▶ [Passage shown]
____________________
In the image above, the authors splited the parameters into 2 different GPUs, since the parameters are too much for 1 GPU.

Some points to be noted in developing the network:
- All layers in AlexNet use relu activation function.
- All kernel weights are initialized using **Gaussian distribution** with mean **0** and standard deviation **0.01**.
- All bias weights are initialized using constant **0** or **1**. Initialization with constant 1 accelerates the early learning stages. However, I'm not sure why the author didn't use constant 1 initialization in every layer. My best guess is that the author found that the learning was very slow in several layers.

### 0. Input Layer
I create placeholder for the batch of the image with size of 224x224 with 3 channels (RGB). I also create placeholder for the label.

In [2]:
with tf.variable_scope('input_layer'):
    image_batch = tf.placeholder(tf.float32, [None,224,224,3],
                                 'image_batch')
____________________
▶ [Given information]
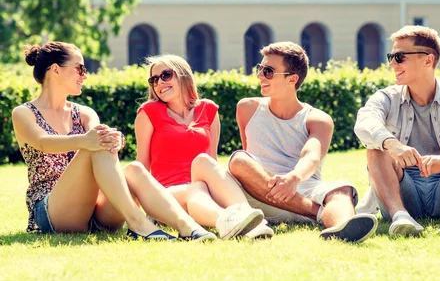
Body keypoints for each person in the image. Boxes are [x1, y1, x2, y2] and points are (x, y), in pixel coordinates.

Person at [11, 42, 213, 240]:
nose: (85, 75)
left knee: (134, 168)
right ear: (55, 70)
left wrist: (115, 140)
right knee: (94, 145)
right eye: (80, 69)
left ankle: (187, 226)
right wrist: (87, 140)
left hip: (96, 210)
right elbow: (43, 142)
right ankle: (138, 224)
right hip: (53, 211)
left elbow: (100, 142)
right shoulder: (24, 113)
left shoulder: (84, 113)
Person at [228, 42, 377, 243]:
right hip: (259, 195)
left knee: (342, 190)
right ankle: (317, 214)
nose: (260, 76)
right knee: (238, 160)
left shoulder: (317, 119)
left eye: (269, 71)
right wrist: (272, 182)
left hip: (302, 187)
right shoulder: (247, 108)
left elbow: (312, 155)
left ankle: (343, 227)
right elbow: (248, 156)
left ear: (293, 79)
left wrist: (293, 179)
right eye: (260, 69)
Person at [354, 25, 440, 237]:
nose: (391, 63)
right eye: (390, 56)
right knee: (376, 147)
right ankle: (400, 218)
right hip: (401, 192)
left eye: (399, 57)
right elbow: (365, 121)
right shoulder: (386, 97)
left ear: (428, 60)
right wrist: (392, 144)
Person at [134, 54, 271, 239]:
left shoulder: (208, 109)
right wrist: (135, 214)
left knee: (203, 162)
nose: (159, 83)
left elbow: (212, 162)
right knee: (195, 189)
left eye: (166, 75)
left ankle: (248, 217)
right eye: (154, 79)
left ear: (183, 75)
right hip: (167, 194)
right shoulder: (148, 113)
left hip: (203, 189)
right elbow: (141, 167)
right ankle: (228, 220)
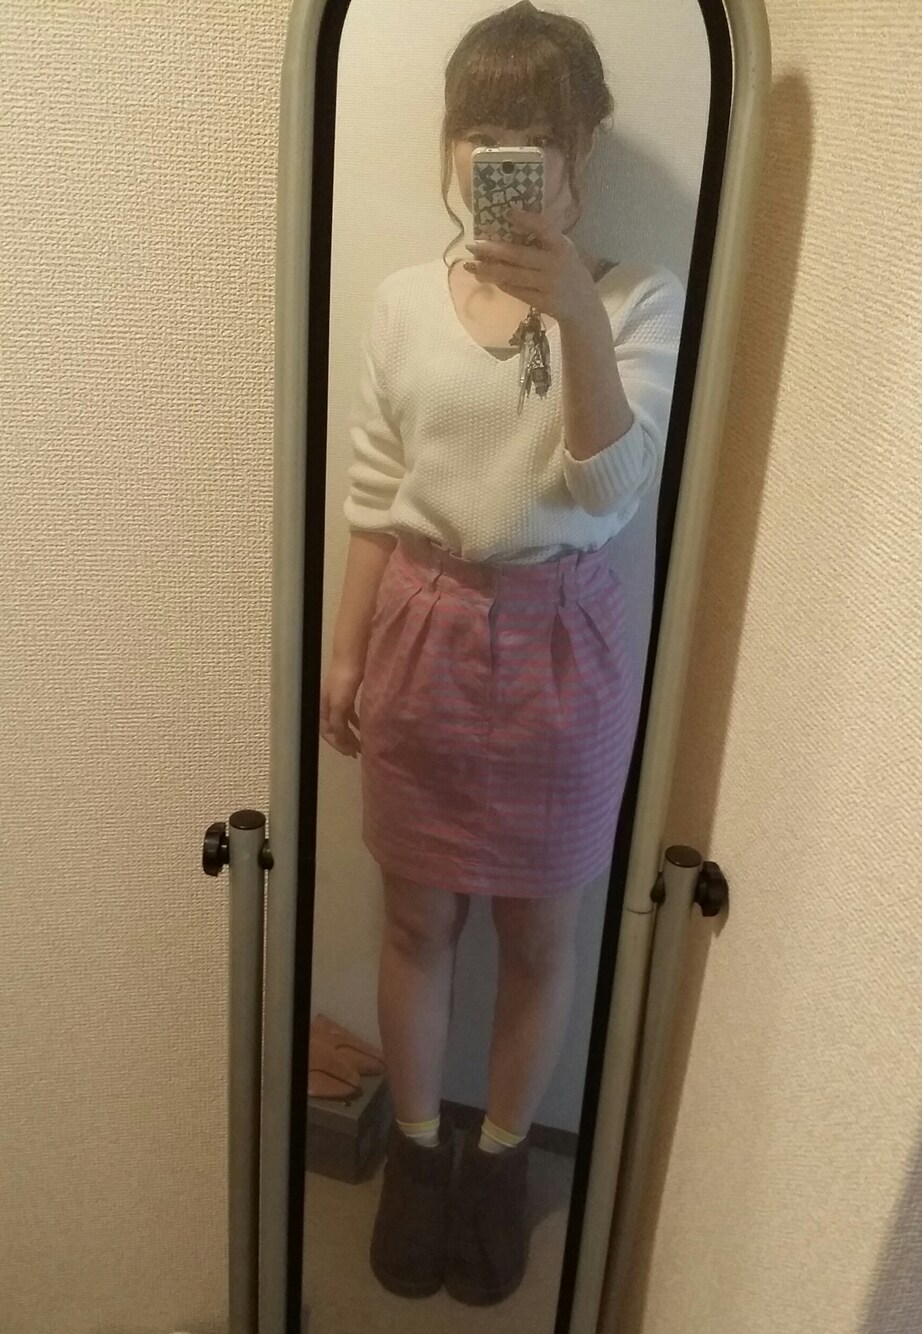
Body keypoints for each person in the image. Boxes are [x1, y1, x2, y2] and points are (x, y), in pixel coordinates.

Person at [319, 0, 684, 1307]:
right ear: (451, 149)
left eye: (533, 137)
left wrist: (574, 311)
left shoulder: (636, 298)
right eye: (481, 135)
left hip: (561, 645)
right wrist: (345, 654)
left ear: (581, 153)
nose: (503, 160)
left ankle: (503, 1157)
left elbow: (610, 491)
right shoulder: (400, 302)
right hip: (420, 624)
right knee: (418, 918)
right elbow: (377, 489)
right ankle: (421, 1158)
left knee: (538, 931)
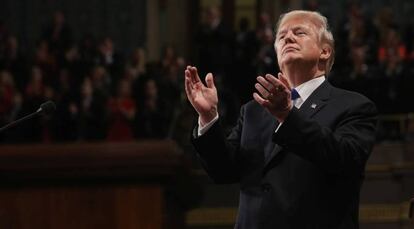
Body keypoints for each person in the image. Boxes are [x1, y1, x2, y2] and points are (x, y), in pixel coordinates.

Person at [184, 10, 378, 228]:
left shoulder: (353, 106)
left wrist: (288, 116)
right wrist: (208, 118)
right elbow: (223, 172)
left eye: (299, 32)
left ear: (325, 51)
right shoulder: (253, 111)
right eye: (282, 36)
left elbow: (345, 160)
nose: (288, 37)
____________________
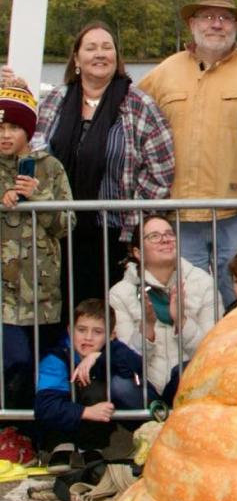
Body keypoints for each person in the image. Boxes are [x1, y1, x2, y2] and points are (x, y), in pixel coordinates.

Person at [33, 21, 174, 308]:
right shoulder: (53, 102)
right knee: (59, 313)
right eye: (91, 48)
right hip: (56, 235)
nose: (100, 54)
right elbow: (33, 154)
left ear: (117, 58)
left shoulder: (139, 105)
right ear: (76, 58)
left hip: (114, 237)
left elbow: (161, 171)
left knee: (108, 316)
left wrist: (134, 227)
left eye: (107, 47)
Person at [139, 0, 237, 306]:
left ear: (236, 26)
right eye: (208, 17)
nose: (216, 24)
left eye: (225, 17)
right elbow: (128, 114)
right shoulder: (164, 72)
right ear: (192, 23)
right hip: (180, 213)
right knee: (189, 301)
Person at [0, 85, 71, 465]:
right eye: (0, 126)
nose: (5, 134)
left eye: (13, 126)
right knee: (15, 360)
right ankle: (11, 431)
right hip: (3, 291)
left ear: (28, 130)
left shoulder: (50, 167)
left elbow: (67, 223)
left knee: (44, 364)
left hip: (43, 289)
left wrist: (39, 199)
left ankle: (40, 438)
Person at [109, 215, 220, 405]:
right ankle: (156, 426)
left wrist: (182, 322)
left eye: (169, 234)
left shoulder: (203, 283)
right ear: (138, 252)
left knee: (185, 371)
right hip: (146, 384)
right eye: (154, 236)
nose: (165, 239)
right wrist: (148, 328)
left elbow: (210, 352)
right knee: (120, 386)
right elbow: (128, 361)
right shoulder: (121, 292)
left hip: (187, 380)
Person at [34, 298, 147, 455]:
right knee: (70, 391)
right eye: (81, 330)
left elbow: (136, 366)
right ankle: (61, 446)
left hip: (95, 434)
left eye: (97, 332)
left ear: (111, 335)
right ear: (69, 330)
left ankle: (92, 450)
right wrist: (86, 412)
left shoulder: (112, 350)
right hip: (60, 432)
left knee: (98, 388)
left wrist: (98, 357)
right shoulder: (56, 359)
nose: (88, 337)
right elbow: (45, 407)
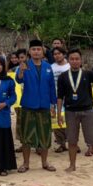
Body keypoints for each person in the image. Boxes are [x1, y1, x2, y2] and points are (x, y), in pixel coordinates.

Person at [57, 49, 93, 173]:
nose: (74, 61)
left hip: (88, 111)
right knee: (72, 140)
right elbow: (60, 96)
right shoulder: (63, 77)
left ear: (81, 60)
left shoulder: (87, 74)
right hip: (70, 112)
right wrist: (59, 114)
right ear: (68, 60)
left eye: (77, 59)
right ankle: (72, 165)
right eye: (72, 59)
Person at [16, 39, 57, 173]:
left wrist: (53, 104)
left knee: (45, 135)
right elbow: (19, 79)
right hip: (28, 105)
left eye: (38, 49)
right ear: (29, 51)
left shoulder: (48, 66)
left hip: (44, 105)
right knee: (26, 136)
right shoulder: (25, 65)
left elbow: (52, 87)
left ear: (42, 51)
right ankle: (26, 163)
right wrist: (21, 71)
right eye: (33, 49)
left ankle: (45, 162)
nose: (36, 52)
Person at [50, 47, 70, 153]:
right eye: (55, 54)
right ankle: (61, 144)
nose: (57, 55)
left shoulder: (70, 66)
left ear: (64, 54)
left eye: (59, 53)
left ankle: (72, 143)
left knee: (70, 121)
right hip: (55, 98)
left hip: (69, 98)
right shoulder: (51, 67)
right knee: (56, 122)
____________________
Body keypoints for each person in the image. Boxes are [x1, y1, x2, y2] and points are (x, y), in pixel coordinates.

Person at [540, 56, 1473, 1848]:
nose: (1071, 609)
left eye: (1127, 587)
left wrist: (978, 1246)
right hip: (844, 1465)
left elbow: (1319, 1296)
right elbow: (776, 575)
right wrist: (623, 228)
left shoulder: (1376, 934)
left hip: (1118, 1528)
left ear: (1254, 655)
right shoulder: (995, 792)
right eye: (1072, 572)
____________________
▶ [Problems and tasks]
• a. Answer these questions using the AlexNet passage:
(i) What mean and standard deviation are used to initialize the kernel weights?
(ii) Why were the parameters split across 2 GPUs?
(iii) What size and number of channels does the image placeholder have?
• b. Continue the AlexNet passage from its final line.

▶ [Outputs for the tasks]
• a.
(i) A Gaussian distribution with mean 0 and standard deviation 0.01.
(ii) The parameters are too much for 1 GPU.
(iii) 224x224 with 3 channels (RGB).

• b.
    print 'image_batch:', image_batch
    label_batch = tf.placeholder(tf.int32, [None], 'label_batch')
    print 'label_batch:', label_batch

image_batch: Tensor("input_layer/image_batch:0", shape=(?, 224, 224, 3), dtype=float32)
label_batch: Tensor("input_layer/label_batch:0", shape=(?,), dtype=int32)


### 1. Convolution Layer 1
The output from the previous layer is filtered with 96 convolutional kernels with size 11x11x3, strides 4x4, and 'SAME' padding. The result passes through the [*Local Response Normalization*](https://prateekvjoshi.com/2016/04/05/what-is-local-response-normalization-in-convolutional-neural-networks/) (LRN) (with the setup similar to the paper). The idea of LRN is to normalize the kernel from the activation function based on the sum of the adjacent kernels, since the output from relu might be very big. Finally, the result passes *Maxpool* with size 2x2 and stride 1x1.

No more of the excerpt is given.